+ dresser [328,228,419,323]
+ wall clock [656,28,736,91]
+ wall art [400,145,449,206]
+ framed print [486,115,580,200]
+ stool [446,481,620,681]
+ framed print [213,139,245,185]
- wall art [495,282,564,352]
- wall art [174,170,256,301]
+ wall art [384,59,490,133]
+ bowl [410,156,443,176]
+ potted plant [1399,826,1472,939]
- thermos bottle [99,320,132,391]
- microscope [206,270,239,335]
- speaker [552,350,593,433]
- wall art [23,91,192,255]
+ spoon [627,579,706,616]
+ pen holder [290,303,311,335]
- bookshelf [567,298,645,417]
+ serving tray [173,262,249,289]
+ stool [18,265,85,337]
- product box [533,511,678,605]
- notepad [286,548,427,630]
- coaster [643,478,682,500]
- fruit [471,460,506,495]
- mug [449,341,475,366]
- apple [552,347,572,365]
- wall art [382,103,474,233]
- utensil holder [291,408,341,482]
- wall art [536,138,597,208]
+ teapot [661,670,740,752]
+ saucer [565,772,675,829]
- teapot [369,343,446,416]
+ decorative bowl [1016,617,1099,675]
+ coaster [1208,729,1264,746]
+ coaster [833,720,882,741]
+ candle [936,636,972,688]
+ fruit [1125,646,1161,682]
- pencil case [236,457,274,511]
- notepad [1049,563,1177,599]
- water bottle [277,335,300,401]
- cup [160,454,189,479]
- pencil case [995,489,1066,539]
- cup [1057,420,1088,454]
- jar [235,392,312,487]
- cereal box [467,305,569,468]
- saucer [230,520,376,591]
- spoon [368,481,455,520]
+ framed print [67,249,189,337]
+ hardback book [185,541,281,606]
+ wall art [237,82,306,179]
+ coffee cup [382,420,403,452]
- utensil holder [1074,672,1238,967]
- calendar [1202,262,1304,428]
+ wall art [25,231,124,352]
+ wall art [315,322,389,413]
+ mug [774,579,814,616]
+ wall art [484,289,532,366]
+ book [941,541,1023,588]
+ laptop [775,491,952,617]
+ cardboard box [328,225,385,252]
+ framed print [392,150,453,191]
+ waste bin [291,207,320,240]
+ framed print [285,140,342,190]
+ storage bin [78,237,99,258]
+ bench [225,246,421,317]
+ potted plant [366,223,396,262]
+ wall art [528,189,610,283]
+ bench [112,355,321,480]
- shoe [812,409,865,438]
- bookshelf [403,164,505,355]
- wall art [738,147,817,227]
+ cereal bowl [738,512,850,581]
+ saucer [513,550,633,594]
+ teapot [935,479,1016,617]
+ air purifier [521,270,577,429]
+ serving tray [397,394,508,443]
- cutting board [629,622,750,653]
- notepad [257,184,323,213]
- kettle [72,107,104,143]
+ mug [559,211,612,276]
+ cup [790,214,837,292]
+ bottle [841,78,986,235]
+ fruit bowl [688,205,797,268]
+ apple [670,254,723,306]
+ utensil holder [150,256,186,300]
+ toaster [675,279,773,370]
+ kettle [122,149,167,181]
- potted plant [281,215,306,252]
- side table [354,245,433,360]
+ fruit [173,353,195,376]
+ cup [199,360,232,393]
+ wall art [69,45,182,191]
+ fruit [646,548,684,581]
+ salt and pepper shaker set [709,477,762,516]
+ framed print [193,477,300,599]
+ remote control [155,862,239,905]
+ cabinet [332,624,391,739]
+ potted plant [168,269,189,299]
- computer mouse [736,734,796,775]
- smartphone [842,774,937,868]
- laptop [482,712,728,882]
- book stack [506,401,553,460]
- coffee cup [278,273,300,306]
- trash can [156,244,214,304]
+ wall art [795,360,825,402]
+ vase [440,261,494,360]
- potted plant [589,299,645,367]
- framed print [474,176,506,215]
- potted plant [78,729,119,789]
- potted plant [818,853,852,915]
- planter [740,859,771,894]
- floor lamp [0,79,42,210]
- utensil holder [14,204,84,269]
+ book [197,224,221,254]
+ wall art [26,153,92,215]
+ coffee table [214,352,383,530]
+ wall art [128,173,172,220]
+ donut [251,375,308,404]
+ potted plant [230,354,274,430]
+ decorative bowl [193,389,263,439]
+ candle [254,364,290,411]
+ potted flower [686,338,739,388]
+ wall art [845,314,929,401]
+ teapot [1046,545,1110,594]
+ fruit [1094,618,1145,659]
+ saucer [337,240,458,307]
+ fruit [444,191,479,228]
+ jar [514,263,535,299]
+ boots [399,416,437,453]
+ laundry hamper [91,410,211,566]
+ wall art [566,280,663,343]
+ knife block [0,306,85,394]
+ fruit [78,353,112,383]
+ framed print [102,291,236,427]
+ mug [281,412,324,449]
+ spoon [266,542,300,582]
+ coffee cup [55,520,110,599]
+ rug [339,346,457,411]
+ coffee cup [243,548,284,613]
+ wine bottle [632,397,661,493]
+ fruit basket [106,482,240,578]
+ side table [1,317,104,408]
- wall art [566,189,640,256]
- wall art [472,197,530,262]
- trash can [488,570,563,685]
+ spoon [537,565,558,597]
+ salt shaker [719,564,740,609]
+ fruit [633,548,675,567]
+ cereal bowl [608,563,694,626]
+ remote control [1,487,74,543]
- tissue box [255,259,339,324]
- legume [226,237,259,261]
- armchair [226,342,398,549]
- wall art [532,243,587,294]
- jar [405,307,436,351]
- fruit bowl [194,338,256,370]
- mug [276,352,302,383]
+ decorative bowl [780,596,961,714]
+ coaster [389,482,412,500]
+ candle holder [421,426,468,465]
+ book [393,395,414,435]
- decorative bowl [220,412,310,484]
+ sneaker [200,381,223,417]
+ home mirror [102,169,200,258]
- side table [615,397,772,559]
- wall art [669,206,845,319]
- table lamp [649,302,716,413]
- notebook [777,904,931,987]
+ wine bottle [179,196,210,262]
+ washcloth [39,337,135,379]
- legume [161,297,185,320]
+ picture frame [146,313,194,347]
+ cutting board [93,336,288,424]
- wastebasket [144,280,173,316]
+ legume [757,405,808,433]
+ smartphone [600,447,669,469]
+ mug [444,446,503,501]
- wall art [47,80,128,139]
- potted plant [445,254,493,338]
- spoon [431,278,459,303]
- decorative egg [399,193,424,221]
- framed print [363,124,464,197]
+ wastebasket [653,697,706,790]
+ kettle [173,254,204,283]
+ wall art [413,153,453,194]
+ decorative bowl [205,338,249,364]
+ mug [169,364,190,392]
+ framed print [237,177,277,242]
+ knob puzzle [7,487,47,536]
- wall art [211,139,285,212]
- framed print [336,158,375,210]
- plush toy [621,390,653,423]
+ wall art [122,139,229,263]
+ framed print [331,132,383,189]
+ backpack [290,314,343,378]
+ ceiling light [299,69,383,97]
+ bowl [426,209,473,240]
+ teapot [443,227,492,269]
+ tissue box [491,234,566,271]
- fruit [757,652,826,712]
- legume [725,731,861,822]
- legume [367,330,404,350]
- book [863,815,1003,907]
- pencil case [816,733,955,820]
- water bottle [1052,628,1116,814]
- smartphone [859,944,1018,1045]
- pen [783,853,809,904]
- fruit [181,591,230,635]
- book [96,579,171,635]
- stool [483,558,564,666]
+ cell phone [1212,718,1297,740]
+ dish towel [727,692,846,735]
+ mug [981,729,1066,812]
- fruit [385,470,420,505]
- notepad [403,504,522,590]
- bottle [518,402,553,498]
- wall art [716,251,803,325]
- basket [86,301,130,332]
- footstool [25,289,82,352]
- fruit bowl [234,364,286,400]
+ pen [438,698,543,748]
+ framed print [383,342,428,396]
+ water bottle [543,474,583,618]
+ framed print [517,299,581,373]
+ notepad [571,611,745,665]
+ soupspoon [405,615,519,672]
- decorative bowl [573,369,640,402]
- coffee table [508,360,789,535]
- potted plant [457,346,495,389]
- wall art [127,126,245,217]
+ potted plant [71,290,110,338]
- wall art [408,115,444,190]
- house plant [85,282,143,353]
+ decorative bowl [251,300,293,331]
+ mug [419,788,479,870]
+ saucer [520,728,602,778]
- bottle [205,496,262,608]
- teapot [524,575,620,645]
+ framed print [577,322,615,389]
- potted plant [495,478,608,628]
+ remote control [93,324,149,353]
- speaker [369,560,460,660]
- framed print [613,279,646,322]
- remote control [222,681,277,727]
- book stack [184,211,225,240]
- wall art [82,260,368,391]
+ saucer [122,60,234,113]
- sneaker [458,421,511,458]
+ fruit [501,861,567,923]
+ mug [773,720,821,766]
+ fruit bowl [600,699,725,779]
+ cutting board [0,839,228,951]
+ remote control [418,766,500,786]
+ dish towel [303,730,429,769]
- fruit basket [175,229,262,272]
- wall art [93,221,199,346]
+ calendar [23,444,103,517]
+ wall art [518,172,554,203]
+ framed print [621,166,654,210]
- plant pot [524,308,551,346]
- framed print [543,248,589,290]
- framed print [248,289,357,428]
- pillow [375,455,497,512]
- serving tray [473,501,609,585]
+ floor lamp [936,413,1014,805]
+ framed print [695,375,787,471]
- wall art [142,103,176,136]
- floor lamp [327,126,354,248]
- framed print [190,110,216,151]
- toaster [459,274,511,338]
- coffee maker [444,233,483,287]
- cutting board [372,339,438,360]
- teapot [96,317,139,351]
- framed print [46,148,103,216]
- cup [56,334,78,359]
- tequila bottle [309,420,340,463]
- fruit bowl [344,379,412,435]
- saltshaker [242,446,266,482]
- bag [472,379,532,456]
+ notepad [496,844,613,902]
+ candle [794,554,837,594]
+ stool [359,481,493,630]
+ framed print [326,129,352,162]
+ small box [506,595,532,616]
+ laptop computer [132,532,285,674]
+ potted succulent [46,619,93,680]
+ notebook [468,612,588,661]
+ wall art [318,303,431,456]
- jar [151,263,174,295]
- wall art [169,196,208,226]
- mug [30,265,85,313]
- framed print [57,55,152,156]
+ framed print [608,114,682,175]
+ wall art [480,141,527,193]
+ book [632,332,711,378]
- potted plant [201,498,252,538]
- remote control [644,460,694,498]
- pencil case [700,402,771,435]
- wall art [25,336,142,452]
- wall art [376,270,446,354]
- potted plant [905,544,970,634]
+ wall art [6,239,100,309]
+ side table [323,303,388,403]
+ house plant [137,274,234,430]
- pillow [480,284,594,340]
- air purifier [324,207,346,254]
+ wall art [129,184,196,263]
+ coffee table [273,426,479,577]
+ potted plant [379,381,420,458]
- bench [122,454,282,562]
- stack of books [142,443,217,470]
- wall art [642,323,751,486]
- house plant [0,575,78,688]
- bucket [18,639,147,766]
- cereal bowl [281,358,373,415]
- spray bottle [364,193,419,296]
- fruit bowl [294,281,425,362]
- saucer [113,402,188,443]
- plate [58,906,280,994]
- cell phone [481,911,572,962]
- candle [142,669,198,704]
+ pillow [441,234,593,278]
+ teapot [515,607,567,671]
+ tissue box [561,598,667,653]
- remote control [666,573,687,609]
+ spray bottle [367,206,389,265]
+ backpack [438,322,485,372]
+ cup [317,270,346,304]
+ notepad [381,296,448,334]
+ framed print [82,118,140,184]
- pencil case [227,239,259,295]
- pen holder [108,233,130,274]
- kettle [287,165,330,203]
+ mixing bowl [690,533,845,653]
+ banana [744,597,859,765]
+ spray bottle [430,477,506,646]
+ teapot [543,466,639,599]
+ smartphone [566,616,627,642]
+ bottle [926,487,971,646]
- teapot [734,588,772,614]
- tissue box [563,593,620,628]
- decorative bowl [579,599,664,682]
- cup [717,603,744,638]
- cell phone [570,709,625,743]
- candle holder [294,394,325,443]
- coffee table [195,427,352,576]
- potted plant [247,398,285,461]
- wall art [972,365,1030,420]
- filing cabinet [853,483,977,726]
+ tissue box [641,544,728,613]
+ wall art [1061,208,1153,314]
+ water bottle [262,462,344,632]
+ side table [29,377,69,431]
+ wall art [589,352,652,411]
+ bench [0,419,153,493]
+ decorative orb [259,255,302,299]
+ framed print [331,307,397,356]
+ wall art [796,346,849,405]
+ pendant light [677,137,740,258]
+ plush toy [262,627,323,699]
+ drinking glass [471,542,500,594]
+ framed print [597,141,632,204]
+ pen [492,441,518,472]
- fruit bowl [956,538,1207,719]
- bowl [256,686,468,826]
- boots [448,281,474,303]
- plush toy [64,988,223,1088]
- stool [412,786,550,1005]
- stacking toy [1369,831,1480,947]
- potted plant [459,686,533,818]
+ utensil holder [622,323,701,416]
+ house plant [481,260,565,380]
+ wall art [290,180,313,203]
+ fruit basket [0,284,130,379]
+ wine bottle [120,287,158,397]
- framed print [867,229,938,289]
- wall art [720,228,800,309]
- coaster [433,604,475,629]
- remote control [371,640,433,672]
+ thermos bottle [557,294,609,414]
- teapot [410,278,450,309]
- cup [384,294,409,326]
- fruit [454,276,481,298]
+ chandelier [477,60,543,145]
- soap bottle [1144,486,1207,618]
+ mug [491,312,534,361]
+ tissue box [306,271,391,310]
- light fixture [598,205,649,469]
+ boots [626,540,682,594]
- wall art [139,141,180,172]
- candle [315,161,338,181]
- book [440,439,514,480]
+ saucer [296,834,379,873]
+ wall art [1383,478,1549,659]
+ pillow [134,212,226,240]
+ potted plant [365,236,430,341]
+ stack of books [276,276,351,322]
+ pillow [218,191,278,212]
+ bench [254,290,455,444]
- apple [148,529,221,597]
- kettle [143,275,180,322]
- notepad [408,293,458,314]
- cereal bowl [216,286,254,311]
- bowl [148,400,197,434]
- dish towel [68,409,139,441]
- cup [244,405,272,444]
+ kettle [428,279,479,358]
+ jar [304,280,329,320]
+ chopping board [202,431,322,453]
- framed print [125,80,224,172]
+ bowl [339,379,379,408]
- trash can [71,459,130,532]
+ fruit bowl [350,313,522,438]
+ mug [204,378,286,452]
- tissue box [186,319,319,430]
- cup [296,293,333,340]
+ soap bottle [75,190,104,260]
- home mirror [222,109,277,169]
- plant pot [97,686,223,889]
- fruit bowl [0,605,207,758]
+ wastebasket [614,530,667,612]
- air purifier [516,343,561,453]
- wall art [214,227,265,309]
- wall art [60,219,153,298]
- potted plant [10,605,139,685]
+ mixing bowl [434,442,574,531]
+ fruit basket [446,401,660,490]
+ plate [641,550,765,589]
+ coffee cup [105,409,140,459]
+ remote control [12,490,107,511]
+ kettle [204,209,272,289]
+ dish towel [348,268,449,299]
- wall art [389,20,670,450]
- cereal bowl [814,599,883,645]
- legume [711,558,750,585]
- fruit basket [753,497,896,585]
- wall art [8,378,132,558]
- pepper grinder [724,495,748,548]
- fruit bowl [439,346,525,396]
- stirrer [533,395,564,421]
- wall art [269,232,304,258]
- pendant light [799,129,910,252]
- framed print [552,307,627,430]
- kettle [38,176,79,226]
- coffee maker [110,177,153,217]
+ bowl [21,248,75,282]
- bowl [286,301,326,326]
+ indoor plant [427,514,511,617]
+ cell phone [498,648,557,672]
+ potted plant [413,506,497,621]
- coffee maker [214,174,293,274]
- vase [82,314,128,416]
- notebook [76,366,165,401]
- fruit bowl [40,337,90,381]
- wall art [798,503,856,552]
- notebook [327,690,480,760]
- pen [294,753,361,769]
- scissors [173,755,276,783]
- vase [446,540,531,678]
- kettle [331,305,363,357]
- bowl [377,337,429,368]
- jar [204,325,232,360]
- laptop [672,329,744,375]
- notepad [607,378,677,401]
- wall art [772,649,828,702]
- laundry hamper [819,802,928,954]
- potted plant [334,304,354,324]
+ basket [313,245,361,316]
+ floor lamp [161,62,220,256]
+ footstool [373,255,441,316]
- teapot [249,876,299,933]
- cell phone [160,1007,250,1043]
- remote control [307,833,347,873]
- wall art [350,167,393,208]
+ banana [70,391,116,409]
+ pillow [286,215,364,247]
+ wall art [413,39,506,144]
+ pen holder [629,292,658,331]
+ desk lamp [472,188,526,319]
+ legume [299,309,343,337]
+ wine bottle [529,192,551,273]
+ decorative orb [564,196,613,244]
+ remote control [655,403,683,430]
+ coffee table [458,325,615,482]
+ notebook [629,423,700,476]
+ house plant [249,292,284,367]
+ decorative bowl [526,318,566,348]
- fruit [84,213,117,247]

+ + + +

_ASSIGNMENT_
Retype exactly the lines from the first line of the records above through the line containing "- pencil case [236,457,274,511]", both included, and nothing else.

_RESPONSE TO THIS EXERCISE_
+ dresser [328,228,419,323]
+ wall clock [656,28,736,91]
+ wall art [400,145,449,206]
+ framed print [486,115,580,200]
+ stool [446,481,620,681]
+ framed print [213,139,245,185]
- wall art [495,282,564,352]
- wall art [174,170,256,301]
+ wall art [384,59,490,133]
+ bowl [410,156,443,176]
+ potted plant [1399,826,1472,939]
- thermos bottle [99,320,132,391]
- microscope [206,270,239,335]
- speaker [552,350,593,433]
- wall art [23,91,192,255]
+ spoon [627,579,706,616]
+ pen holder [290,303,311,335]
- bookshelf [567,298,645,417]
+ serving tray [173,262,249,289]
+ stool [18,265,85,337]
- product box [533,511,678,605]
- notepad [286,548,427,630]
- coaster [643,478,682,500]
- fruit [471,460,506,495]
- mug [449,341,475,366]
- apple [552,347,572,365]
- wall art [382,103,474,233]
- utensil holder [291,408,341,482]
- wall art [536,138,597,208]
+ teapot [661,670,740,752]
+ saucer [565,772,675,829]
- teapot [369,343,446,416]
+ decorative bowl [1016,617,1099,675]
+ coaster [1208,729,1264,746]
+ coaster [833,720,882,741]
+ candle [936,636,972,688]
+ fruit [1125,646,1161,682]
- pencil case [236,457,274,511]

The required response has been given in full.